(DATA SECTION begins)
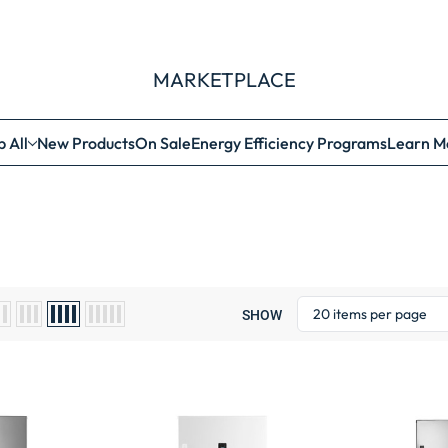
MARKETPLACE
 All
New Products
On Sale
Energy Efficiency Programs
Learn M
SHOW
(DATA SECTION ends)
EXERCISE INSTRUCTIONS — Reproduce verbatim every line of text from the records above, omitting the pictures.

YOUR SOLUTION —
MARKETPLACE
 All
New Products
On Sale
Energy Efficiency Programs
Learn M
SHOW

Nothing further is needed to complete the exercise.